◆ **Text**:
· · · ·

When to Repad a Saxophone and Replace the Pads

Written by Greger Hillman, Saxophone teacher and music educator

Saxophone pads play a crucial role in the sound quality and playability of your instrument. Over time, they may wear down, affecting the overall performance of your saxophone. Knowing when to replace these pads is essential to ensure that your instrument remains in top shape and continues to produce impressive tunes.

Just like any other component of your saxophone, pads also require regular care and maintenance. However, ongoing usage and exposure to moisture can cause deterioration, leading to leaks and poor sound quality. As a saxophonist, it's crucial to recognize the signs that indicate your saxophone pads need repadding and understand the process involved in replacing them.

Understanding Saxophone Pads

Without saxophone pads in good condition you will run into a whole bunch of problems trying to play your saxophone. I talking about leaking pads making it hard to finger and play the notes, but also intonation and getting a sqeaking sax sound when you play.

The Saxophone Pads are made out of leather and it's these pads that create a seal on the saxophone's tone holes when you press the keys on your saxophone. Their primary purpose is to prevent air leaks while funneling the air through the sax, so that you get the actual note you are fingering.

Sticky pads can also be a cause for concern. While cleaning sticky pads can often solve the issue, if you find that your pads continue to stick even after cleaning, it could be a sign that they are deteriorating and need to be replaced.

In that case, where the pads continue to stick, cleaning them regularly becomes more of a temporary solution and replacing the pads altogether will be a better long-term option.

However, if you have dried up key pads and they have damages to them you need to replace them in order to get a good seal for that saxophone pads to ensure both proper sound quality and to keep your sax playable.

The choice of saxophone pad material can significantly impact the overall performance and durability of the instrument. Traditional pads are made of leather, while newer materials, such as synthetic or composite options, have also become popular due to their added durability and resistance to moisture.

The Neck cork is another essential component of a saxophone, which provides a tight seal between the mouthpiece and the saxophone neck. If there are any leaks in that seal you can experience issues that can seem to be related to leaking pads when it's really due to a leaking saxophone neck.

That's why it's important that you put on the saxophone mouthpiece the right way and play with a good saxophone embouchure to make sure you get a good sax sound.

Find leaking saxophone pads with a light

One reliable way to detect leaks in your saxophone pads is by using a leak light, which basically is a stick with led lights on it. You put it down the inside of the saxophone body from the top, where the saxophone neck normally would go.

· · · ·

◆ **Stored data**:
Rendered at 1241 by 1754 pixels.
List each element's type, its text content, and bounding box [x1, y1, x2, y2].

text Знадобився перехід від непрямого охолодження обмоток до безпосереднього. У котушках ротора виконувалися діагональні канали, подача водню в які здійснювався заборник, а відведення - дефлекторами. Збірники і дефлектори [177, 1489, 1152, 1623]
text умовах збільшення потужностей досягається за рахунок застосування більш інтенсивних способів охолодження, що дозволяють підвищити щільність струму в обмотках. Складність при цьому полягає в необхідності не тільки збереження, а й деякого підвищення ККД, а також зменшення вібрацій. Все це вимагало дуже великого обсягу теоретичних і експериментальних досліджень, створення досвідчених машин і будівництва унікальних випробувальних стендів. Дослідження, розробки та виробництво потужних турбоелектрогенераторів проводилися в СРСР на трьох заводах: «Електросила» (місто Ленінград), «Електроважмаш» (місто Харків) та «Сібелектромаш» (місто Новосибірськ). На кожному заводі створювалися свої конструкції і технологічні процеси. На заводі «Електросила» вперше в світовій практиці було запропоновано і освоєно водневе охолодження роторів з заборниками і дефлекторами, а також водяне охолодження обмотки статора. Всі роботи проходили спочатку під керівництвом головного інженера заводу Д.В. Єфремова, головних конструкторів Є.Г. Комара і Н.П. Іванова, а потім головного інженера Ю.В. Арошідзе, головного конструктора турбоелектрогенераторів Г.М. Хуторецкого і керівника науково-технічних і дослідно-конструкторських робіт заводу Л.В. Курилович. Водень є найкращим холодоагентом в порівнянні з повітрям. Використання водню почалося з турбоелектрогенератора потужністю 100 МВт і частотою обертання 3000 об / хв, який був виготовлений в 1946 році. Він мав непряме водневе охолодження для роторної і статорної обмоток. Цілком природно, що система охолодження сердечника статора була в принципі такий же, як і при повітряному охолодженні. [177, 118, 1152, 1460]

· · · ·

◆ **To be done**:
1 - Could you set down, word for word, the part of the saxophone pad text starting at "When to Repad" and ending at "produce impressive tunes."?
2 - Can you turn the paragraph in the saxophone pad text that begins "The choice of saxophone pad material" into a short bulleted list that keeps its main facts?

◆ **Replies**:
1 -
When to Repad a Saxophone and Replace the Pads

Written by Greger Hillman, Saxophone teacher and music educator

Saxophone pads play a crucial role in the sound quality and playability of your instrument. Over time, they may wear down, affecting the overall performance of your saxophone. Knowing when to replace these pads is essential to ensure that your instrument remains in top shape and continues to produce impressive tunes.

2 -
- Pad material can significantly affect the saxophone's overall performance and durability.
- Traditional pads are made of leather.
- Newer synthetic or composite pads have become popular because they are more durable and resist moisture better.